Suplus verweert zich en stelt dat het verzoek om haar te veroordelen tot betaling van de gevorderde vergoedingen moet worden afgewezen.
4.2.
Surplus voert daartoe – samengevat – het volgende aan. Omdat de loondoorbetalingsverplichting van Surplus was geëindigd en [verzoekster] niet meer reageerde op berichten van Suplus is het slapend dienstverband administratief afgewikkeld en per brief van 12 februari opgezegd. [verzoekster] heeft niet met ingestemd met beëindiging van het dienstverband met wederzijds goedvinden Surplus heeft vervolgens deze opzegging ongedaan willen maken. Inmiddels is een beschikking afgegeven door het UWV waarin is bepaald dat [verzoekster] gedeeltelijk arbeidsongeschikt is. [verzoekster] heeft tegen die beschikking bezwaar gemaakt. Omdat [verzoekster] niet instemt met de vernietiging van de opzegging kan Surplus zich niet aan de indruk onttrekken dat [verzoekster] hier haar voordeel mee wil doen.

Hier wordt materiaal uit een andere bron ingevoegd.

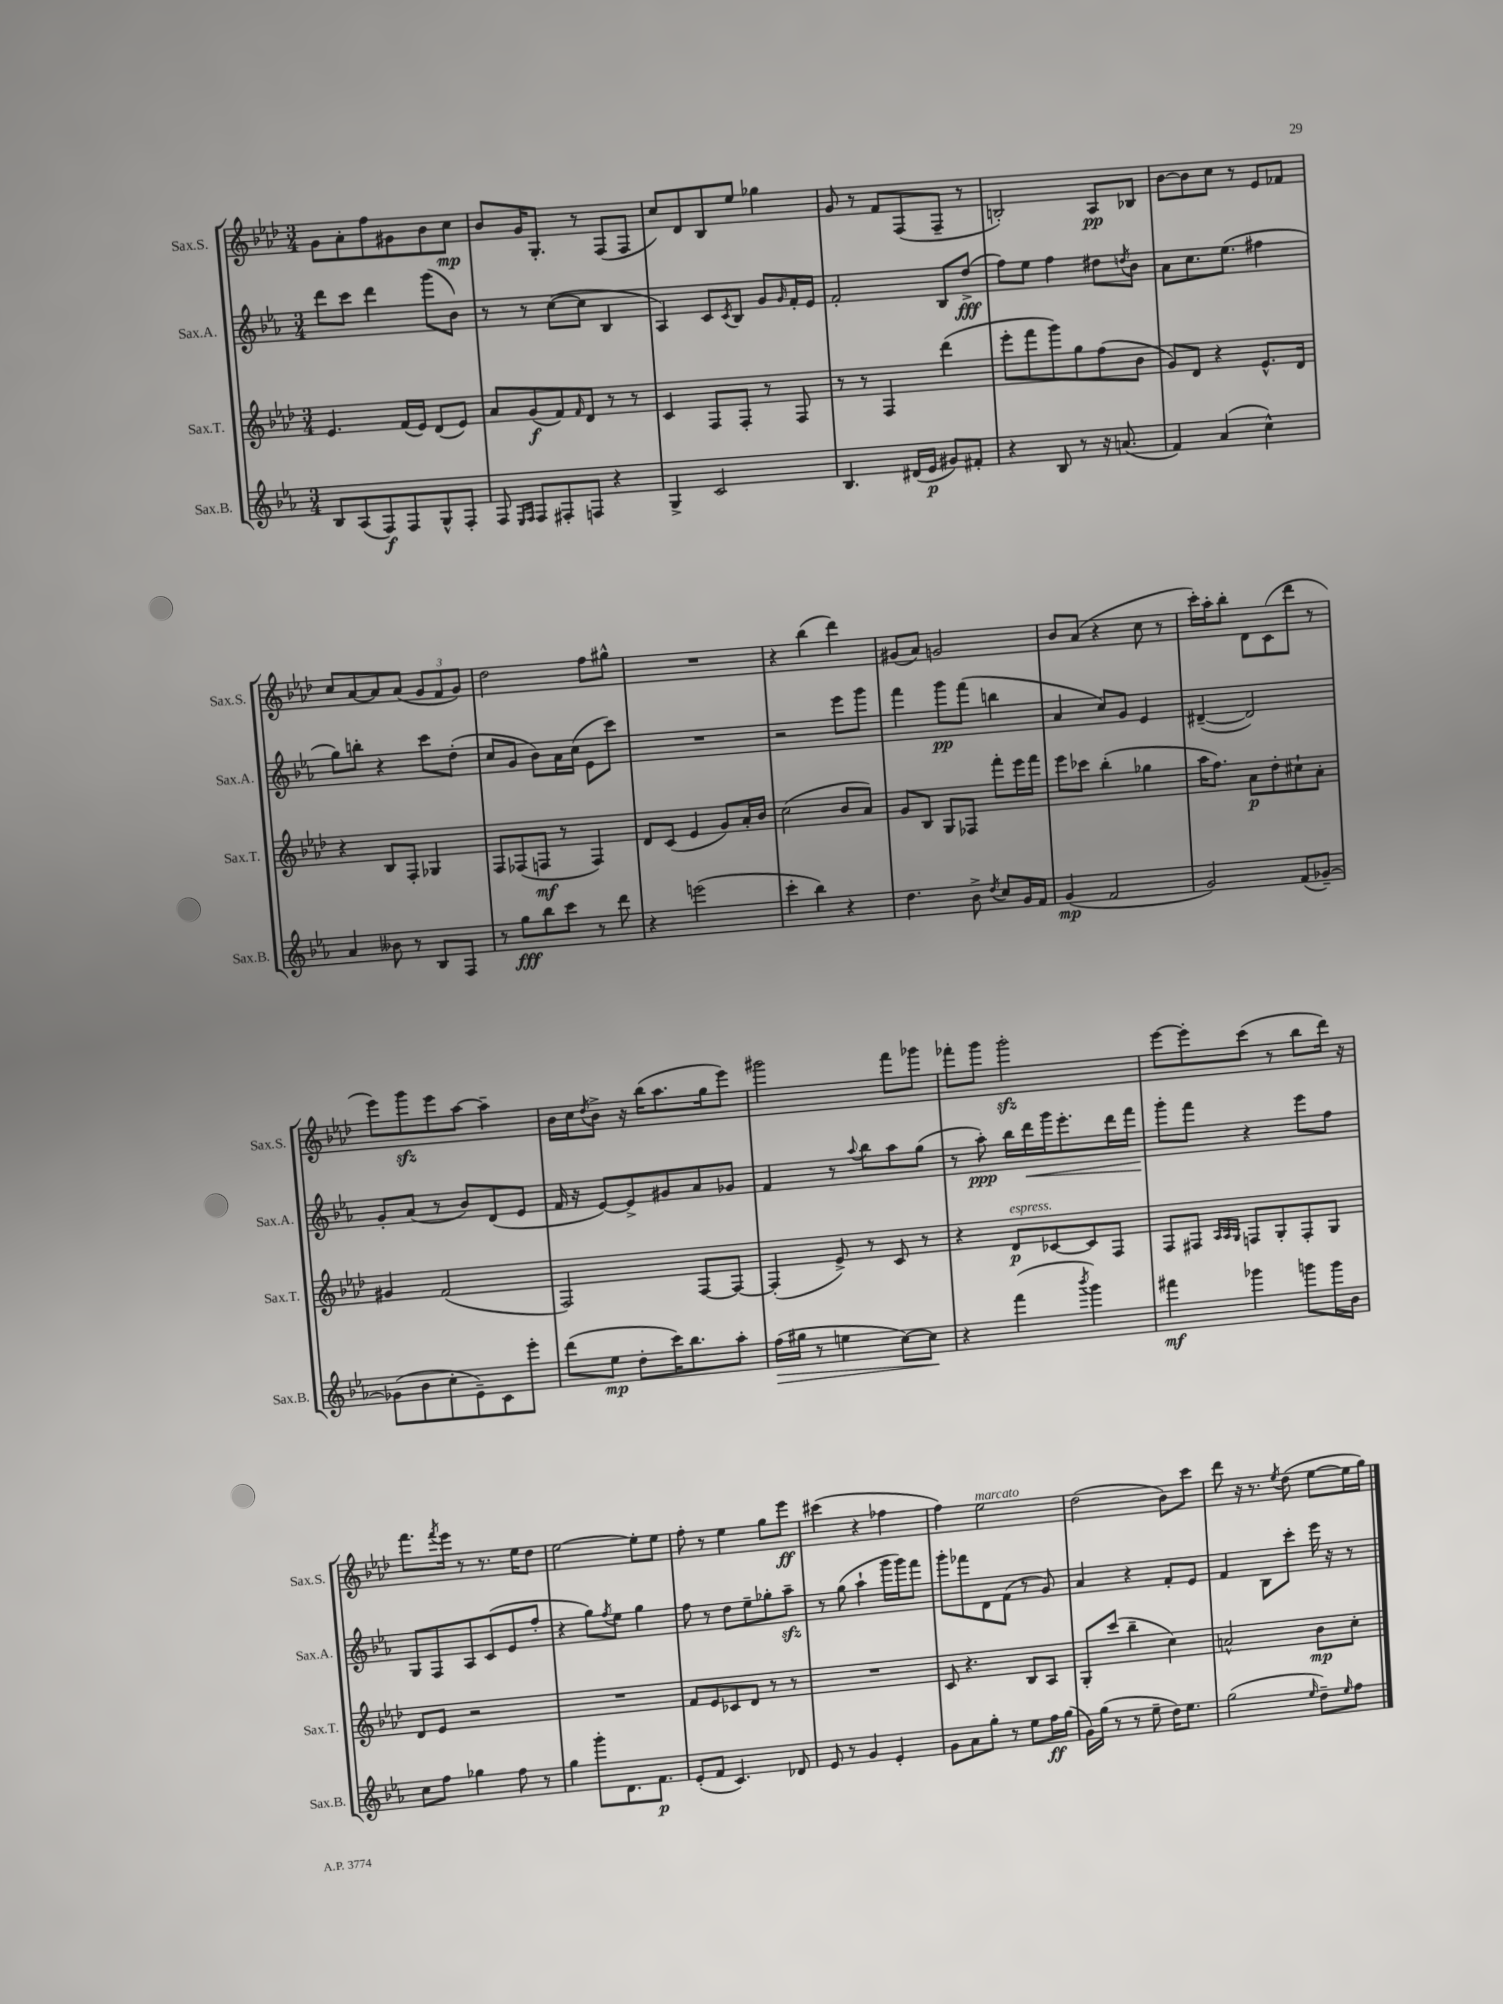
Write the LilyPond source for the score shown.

<<
\new StaffGroup <<
\new Staff = "s0" \with { instrumentName = "Sax.S." shortInstrumentName = "Sax.S." } {
    \clef treble \key aes \major \numericTimeSignature \time 3/4
    g'8 aes'8-. f''8 gis'8 bes'8 c''8\mp |
    bes'8 g'16 g8.-. r8 f8( f8 |
    c''8) des'8 bes8 ees''8 ges''4 |
    g'8 r8 f'8 f8( f8-- r8 |
    b2-.) aes8\pp bes8 |
    bes'8~ bes'8 c''8 r8 ees'8 fes'8 |
    c''8 aes'8~ aes'8 aes'8( \tuplet 3/2 { g'8 f'8 g'8) } |
    des''2 f''8 gis''8-^ |
    R2. |
    r4 bes''4( des'''4) |
    gis'8( aes'8) g'2 |
    bes'8 aes'8( r4 c''8 r8 |
    c'''16-.) aes''16-. bes''8-. des'8 c'8( des'''8 r8 |
    ees'''8) g'''8\sfz ees'''8 aes''8~ aes''4-- |
    bes'16 c''16 \acciaccatura { des''8 } bes'8-> r16 bes''16( aes''8. g''16 ees'''8) |
    gis'''2 f'''8 ges'''8 |
    fes'''8-. g'''8 g'''2-.\sfz |
    ees'''8~ ees'''8-. c'''8( r8 bes''8 des'''16) r16 |
    f'''8. \acciaccatura { f'''8 } ees'''16 r8 r8. ees''16 des''8 |
    ees''2~ ees''8-. ees''8 |
    f''8-. r8 ees''4 g''8 ees'''8\ff |
    cis'''4( r4 fes''4 |
    f''4) ees''2^\markup { \italic "marcato" } |
    des''2( bes'8) c'''8 |
    des'''8 r16 r8. \acciaccatura { ees''8 } des''8( ees''8~ ees''16 g''16) \bar "|." |
}
\new Staff = "s1" \with { instrumentName = "Sax.A." shortInstrumentName = "Sax.A." } {
    \clef treble \key ees \major \numericTimeSignature \time 3/4
    d'''8 c'''8 d'''4 g'''8( bes'8) |
    r8 r8 c''8~( c''8 bes4 |
    aes4) c'8 \acciaccatura { c'8 } bes8 g'8 \grace { g'16 } f'16-. ees'16 |
    f'2-. bes8 d''8->\fff( |
    f''8) ees''8 f''4 dis''8 \acciaccatura { d''8 } bes'8 |
    aes'8 c''8. ees''8.( fis''4 |
    g''8) b''8-. r4 c'''8 d''8-.( |
    c''8 g'8 bes'8) aes'16 c''16( ees'8 c'''8) |
    R2. |
    r2 ees'''8 g'''8 |
    f'''4 g'''8\pp f'''8( b''4 |
    aes'4 c''8) g'8 ees'4 |
    dis'4~--( dis'2) |
    g'8-. aes'8( r8 bes'8) d'8( ees'8 |
    f'16 r16 ees'8~) ees'8-> gis'8 aes'8 ges'8 |
    f'4 r8 \appoggiatura { aes''8 } bes''8 aes''8 g''8( |
    r8 aes''8-.\ppp) bes''16 d'''16\< g'''16 ees'''8.-. d'''16 f'''16 |
    g'''8-.\! f'''8 r4 ees'''8 f''8 |
    g8 f8 aes8 c'8( ees'8 f''8-. |
    r4 g''8) \acciaccatura { f''8 } ees''8 g''4 |
    f''8 r8 d''8 ees''8-- ges''8-. aes''8--\sfz |
    r8 g''8( aes''4-! g'''16 g'''16) f'''8 |
    g'''8-. fes'''8 d'8 f'8( r8 g'8) |
    aes'4 r4 f'8-. ees'8 |
    f'4 bes8 c'''8-. ees'''16 r16 r8 \bar "|." |
}
\new Staff = "s2" \with { instrumentName = "Sax.T." shortInstrumentName = "Sax.T." } {
    \clef treble \key aes \major \numericTimeSignature \time 3/4
    ees'4. f'16( ees'16) des'8( ees'8) |
    aes'8 g'8\f( f'8) \grace { f'16 } des'8 r8 r8 |
    c'4 f8 f8-. r8 f8 |
    r8 r8 f4 des'''4( |
    ees'''8-. f'''8 g'''8) g''8 f''8( bes'8 |
    g'8) des'8 r4 ees'8.-^ des'16 |
    r4 bes8 f8-. ges4 |
    f8 fes8( f8\mf r8 f4) |
    des'8 c'8( ees'4 g'8) aes'16-. bes'16 |
    c''2( bes'8 aes'8) |
    g'8 bes8 g8 fes8 f'''8-. ees'''16 f'''16 |
    ees'''8 ces'''8 bes''4-.( ges''4 |
    aes''16 f''8.) aes'8\p des''8-. cis''8-! aes'8-. |
    gis'4 f'2( |
    f2) f8~ f8~ |
    f4-.( ees'8->) r8 c'8 r8 |
    r4 des'8\p^\markup { \italic "espress." } ces'8~ ces'8 f8 |
    f8 fis8 \grace { aes32 aes32 g32 } f8 g8-. f8-. g8 |
    des'8 ees'8 r2 |
    R2. |
    f'8 ees'8 ces'8 des'8 r8 r8 |
    R2. |
    c'8 r4. bes8 aes8 |
    g8-. c'''8( bes''4-- c''4) |
    a'2-^ bes'8\mp c''8-. \bar "|." |
}
\new Staff = "s3" \with { instrumentName = "Sax.B." shortInstrumentName = "Sax.B." } {
    \clef treble \key ees \major \numericTimeSignature \time 3/4
    bes8 aes8( f8\f) f8 g8-^ f8-. |
    f8 \grace { ees16 f16 } f8 fis8-. f8 r4 |
    g4-> c'2 |
    bes4. dis'16( ees'16\p gis'8) fis'8-. |
    r4 bes8 r8 r16 a'8.( |
    f'4) aes'4( c''4-^) |
    aes'4 beses'8 r8 bes8 f8 |
    r8 g''8\fff bes''8 c'''8 r8 d'''8 |
    r4 e'''2( |
    c'''4-. bes''4) r4 |
    d''4. bes'8-> \acciaccatura { d''8 } c''8 g'16 f'16 |
    g'4\mp( f'2 |
    g'2) f'8( ges'8~--) |
    ges'8( bes'8 c''8-. ees'8--) c'8 ees'''8-. |
    d'''8( ees''8\mp d''8-. c'''16) bes''8. aes''8-. |
    f''16\>( gis''16 r8 e''4 c''8~) c''8\! |
    r4 f'''4( \acciaccatura { bes'''8 } g'''4) |
    fis'''4\mf ges'''4 g'''8 g'''16 bes'16 |
    c''8 f''8 ges''4 f''8 r8 |
    g''4 g'''8-. d'8. f'8.\p |
    ees'8-.( f'8 c'4.) des'8 |
    ees'8 r8 g'4 ees'4-. |
    g'8 aes'8 g''8-. r8 ees''8 f''16\ff g''16( |
    g'16) g''16( r8 r8 ees''8-- d''16) ees''8. |
    g''2( \grace { ees''16 } d''8--) \grace { ees''16 } f''8 \bar "|." |
}
>>
>>
\layout { \context { \Score \remove "Bar_number_engraver" } }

Surplus verzoekt om haar de gelegenheid tot herstel van het verzuim te bieden door haar opzegging te vernietigen. De opzegging heeft plaatsgevonden, zodat Surplus de eindafrekening kon opmaken. Surplus verzet zich dan ook tegen betaling van de verzochte vergoedingen.

5.De beoordeling

Opzegging van de overeenkomst
5.1.
De kantonrechter oordeelt als volgt. Een opzegging van een arbeidsovereenkomst is een eenzijdige rechtshandeling. Een werkgever kan een opzegging niet zomaar intrekken. Daarvoor is instemming van de werknemer nodig. Deze instemming kan bestaan uit een uitdrukkelijke verklaring van de werknemer of volgen uit gedragingen en verklaringen van de werknemer.
5.2.
In dit geval is geen sprake van een uitdrukkelijke verklaring van [verzoekster] dat zij instemt met intrekking van de opzegging van de arbeidsovereenkomst. Op 29 februari 2024 heeft [verzoekster] Surplus erop gewezen dat het dienstverband niet zomaar kan worden beëindigd met een enkele mededeling en dat er geen toestemming van het UWV of een kantonrechter is. Ook heeft [verzoekster] niet ingestemd met een beëindiging van het dienstverband. [verzoekster] berust in de opzegging, maar niet in de onrechtmatigheid van het ontslag. Op 12 maart 2024 reageert Surplus dat de opzegging als niet gedaan kan worden beschouwd vanwege de onregelmatigheid. Hierop reageert [verzoekster] dat het niet mogelijk is om de opzegging als niet gedaan te beschouwen. Van een uitdrukkelijke instemming van [verzoekster] om de opzegging in te trekken is dan ook niet gebleken. Ook uit andere gedragingen van [verzoekster] is dit niet gebleken. Er kan dus niet geconcludeerd worden dat [verzoekster] heeft verklaard dat zij instemde met de intrekking van de opzegging. Zoals [verzoekster] terecht heeft betoogd is intrekking van een eenzijdige opzegging niet mogelijk. Voor het verzoek van Surplus om haar gelegenheid te bieden tot herstel van het verzuim over te gaan en de opzegging te vernietigen ontbreekt een grondslag. De kantonrechter beschouwt dit niet als een zelfstandig tegenverzoek en zal daarom in het dictum hierover niets opnemen.
5.3.
Daarnaast kan een werkgever het dienstverband met een arbeidsongeschikte werknemer opzeggen als de ongeschiktheid van de werknemer ten minste twee jaar heeft geduurd. [1] Vaststaat dat die situatie zich hier voordoet. De werkgever moet in een dergelijk geval voor opzegging van het dienstverband schriftelijk toestemming hebben van het UWV. [2] Omdat Surplus in haar e-mail van 12 maart 2024 vermeld dat zij de daarvoor vereiste toestemming zal aanvragen, volgt hieruit dat deze toestemming ontbrak op 12 februari 2024.
5.4.
Aangezien een eenzijdige opzegging niet mogelijk is, kan [verzoekster] in plaats van om vernietiging van de opzegging kiezen voor een vergoeding wegens onregelmatige opzegging en de transitievergoeding te verzoeken. Die keuze kan haar niet ontzegd worden en daar zijn in de door Surplus aangevoerde argumenten ook geen redenen voor.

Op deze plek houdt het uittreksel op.